29 April 2014
As governments worldwide try to rein in medical costs, pharmaceutical companies want to maximize income from their most lucrative drugs while spinning off products or whole divisions that are not market leaders and are unlikely to become so.
A complex asset swap announced by drug-makers Novartis and GlaxoSmithKline on April 22 points to a new era in pharmaceutical deal-making, in a break from the past focus on growth for growth’s sake.
The two companies symbolise the mega-merger era. London-headquartered GlaxoSmithKline was created in 2000 following a series of mergers involving at least five British and US companies; it had £26.5 billion in turnover last year and just under 100,000 employees. Basel-based Novartis ($58 billion in sales, 135,000 employees) is the successor to three Swiss drug companies, CIBA, Geigy and Sandoz.
Their history of mergers has left both groups with similar challenges: Each has underperforming divisions, but their stronger businesses need greater scale to compete on the global stage. Once these issues would have prompted a fresh round of mergers, but now positioning in the marketplace, not sheer size, is the focus.
Hence the innovative asset swap: Novartis will acquire GlaxoSmithKline’s cancer-drug business, while GlaxoSmithKline will take over Novartis’ vaccines unit.
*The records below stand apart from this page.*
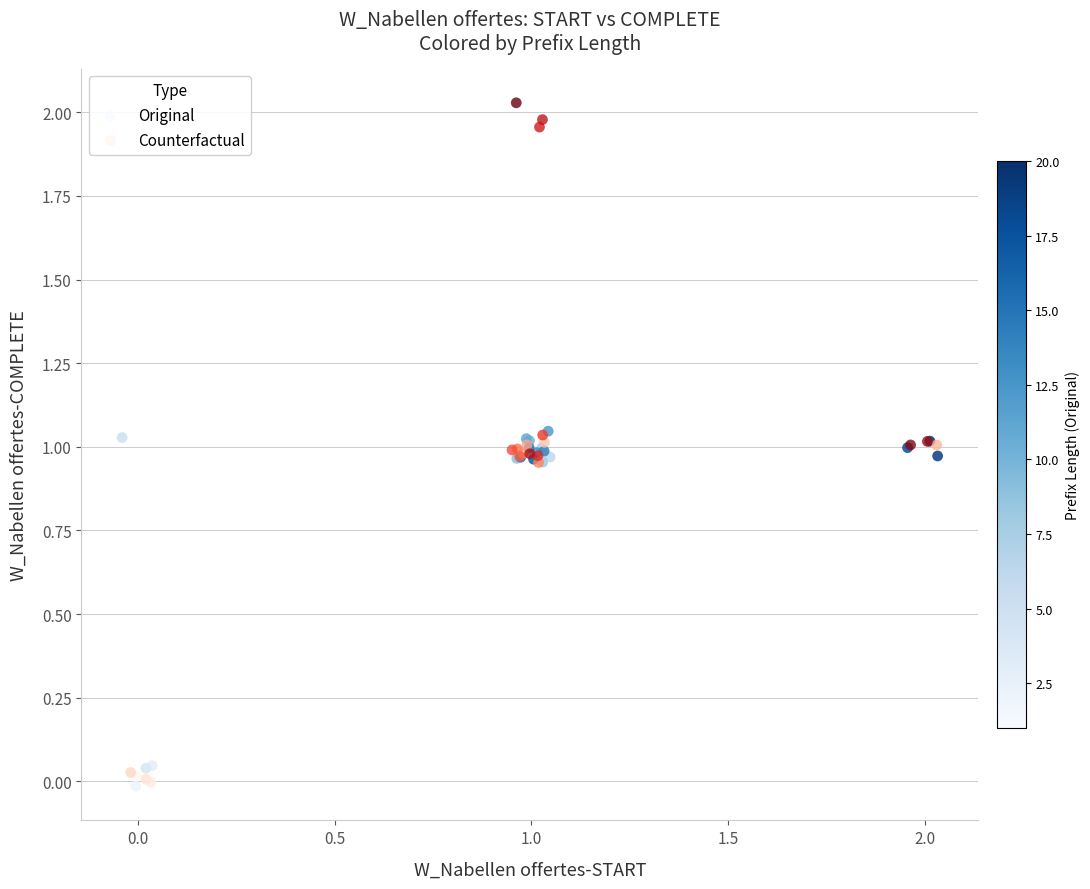

Which series reaches the maximum Y coordinate?

Counterfactual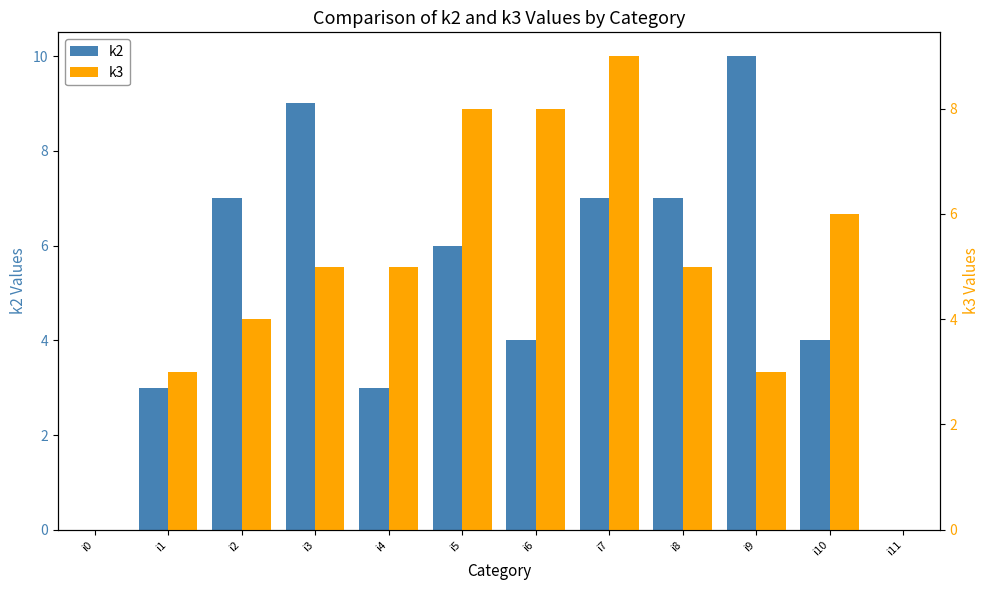

Rank the series by their maximum value, from lowest to highest.

k3, k2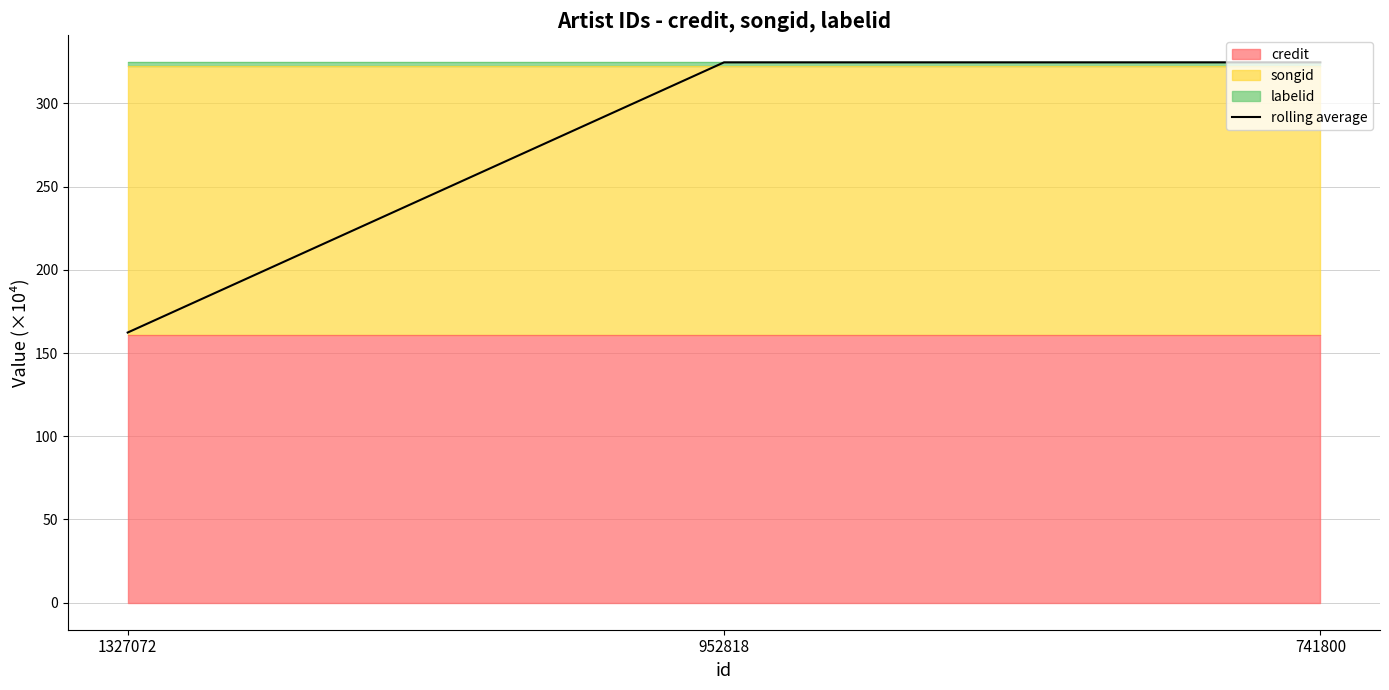

How many values in the rolling average series are below 324?

1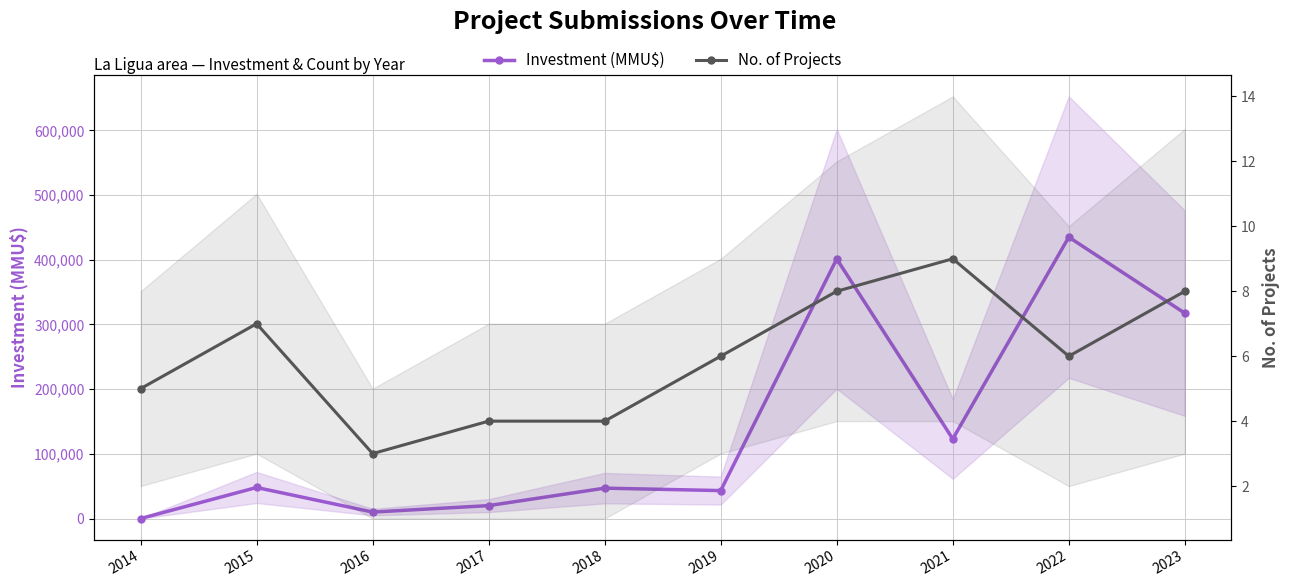

Rank the series at 2023 from highest to lowest value.

Investment (MMU$), No. of Projects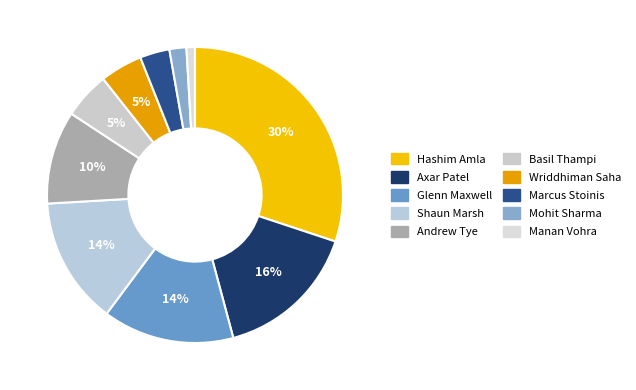

How many slices are in this pie chart?

10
Lastly, U.S. giant Eli Lilly will absorb Novartis’s animal-health business.
The deal will shrink revenue for both companies, but boost their overall profitability: GlaxoSmithKline’s revenue is expected to fall by 6.5%, but its operating margin could rise by 2.5 percentage points.
Andrew Witty, GlaxoSmithKline’s chief executive, says M&A remains a valuable tool for companies if deals allow them to strengthen businesses and obtain long-term competitive advantage.
Though complex and challenging to implement, asset swaps can leave all parties to the transaction stronger. In the long term, enabling pharma companies to focus on areas where they are most competitive could also benefit patients.